In exchange for this limitation, they have a number of advantages relative to regular Input connections:

  • The query used to find them then during QuantumGraph generation can be fully customized by providing a lookupFunction.

  • Failed searches for prerequisites during QuantumGraph generation will usually generate more helpful diagnostics than those for regular Input connections.

  • The default query for prerequisite inputs relates the quantum dimensions directly to the dimensions of its dataset type, without being constrained by any of the other dimensions in the pipeline. This allows them to be used for temporal calibration lookups (which regular Input connections cannot do at present) and to work around QuantumGraph generation limitations involving cases where naive spatial overlap relationships between dimensions are not desired (e.g. a task that wants all detectors in each visit for which the visit overlaps a tract, not just those where that detector+visit combination overlaps the tract).

  • Prerequisite inputs may be optional (regular inputs are never optional).

starCatalog#

Connection for output dataset.

Methods Documentation

getSpatialBoundsConnections()#

Return the names of regular input and output connections whose data IDs should be used to compute the spatial bounds of this task’s quanta.

The spatial bound for a quantum is defined as the union of the regions of all data IDs of all connections returned here, along with the region of the quantum data ID (if the task has spatial dimensions).

Returns#

connection_namescollections.abc.Iterable [ str ]

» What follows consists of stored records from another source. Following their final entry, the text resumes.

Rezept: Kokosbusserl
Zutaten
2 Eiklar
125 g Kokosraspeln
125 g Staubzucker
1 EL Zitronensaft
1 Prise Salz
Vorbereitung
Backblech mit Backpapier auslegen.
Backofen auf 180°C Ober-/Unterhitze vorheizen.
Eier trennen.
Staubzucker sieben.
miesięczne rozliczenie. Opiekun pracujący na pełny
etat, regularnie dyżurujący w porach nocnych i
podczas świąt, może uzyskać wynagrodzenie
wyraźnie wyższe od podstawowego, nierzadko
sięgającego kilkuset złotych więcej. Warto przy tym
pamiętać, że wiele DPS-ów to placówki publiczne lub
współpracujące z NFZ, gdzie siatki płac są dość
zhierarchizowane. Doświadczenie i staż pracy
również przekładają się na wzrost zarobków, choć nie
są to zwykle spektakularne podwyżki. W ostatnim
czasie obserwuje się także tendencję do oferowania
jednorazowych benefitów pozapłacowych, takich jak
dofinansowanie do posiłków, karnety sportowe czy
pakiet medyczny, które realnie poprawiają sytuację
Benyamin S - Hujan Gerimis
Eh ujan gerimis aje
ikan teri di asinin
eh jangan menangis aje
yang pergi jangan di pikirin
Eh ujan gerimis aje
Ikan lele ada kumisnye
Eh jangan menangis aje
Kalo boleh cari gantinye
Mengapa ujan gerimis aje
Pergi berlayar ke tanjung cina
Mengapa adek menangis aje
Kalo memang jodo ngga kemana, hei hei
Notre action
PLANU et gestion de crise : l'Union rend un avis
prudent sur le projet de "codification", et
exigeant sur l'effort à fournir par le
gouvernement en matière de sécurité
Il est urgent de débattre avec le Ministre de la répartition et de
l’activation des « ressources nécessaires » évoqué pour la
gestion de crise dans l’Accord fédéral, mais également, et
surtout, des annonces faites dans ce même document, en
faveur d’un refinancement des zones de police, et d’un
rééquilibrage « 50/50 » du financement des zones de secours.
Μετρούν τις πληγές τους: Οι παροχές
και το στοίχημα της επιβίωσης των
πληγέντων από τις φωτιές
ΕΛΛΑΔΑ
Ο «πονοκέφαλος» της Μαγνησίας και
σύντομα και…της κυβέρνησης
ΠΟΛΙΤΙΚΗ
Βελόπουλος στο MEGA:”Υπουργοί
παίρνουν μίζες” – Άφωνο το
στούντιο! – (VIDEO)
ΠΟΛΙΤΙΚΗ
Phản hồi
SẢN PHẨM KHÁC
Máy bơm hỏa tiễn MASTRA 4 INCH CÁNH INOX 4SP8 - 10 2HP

Names of collections with spatial dimensions. These are the task-internal connection names, not butler dataset type names.

Notes#

The spatial bound is used to search for prerequisite inputs that have skypix dimensions. The default implementation returns an empty iterable, which is usually sufficient for tasks with spatial dimensions, but if a task’s inputs or outputs are associated with spatial regions that extend beyond the quantum data ID’s region, this method may need to be overridden to expand the set of prerequisite inputs found.

Tasks that do not have spatial dimensions that have skypix prerequisite inputs should always override this method, as the default spatial bounds otherwise cover the full sky.